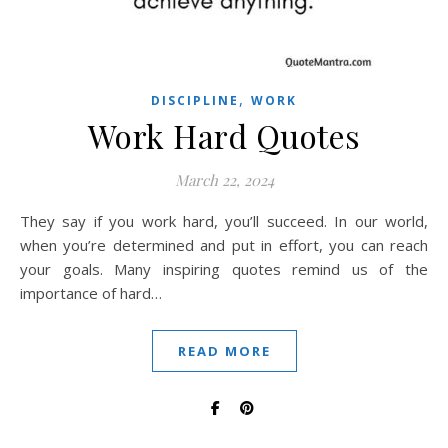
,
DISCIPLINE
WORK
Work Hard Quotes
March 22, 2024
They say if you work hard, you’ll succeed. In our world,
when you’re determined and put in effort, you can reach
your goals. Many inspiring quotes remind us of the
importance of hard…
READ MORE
---
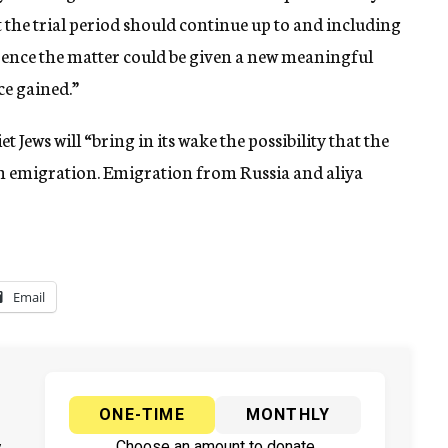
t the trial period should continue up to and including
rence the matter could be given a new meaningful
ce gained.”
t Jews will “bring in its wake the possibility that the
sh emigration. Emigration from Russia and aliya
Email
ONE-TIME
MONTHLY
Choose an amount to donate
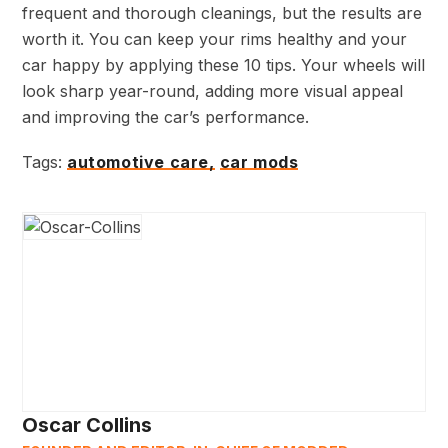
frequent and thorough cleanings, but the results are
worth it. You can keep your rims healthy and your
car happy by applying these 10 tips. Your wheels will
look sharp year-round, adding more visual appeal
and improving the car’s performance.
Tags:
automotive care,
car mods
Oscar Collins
--
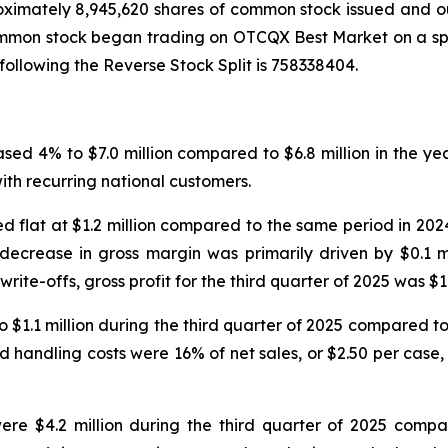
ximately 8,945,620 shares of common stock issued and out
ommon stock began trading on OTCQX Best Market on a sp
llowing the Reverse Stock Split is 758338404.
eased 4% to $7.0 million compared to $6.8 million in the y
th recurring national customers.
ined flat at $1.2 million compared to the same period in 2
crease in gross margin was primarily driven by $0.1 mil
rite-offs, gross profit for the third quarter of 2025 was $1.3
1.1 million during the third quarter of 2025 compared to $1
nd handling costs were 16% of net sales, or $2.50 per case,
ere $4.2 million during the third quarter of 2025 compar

TO DO: List each line in the listing that contains the string "during".

ANSWER TO THIS TASK:
1.1 million during the third quarter of 2025 compared to $1
ere $4.2 million during the third quarter of 2025 compar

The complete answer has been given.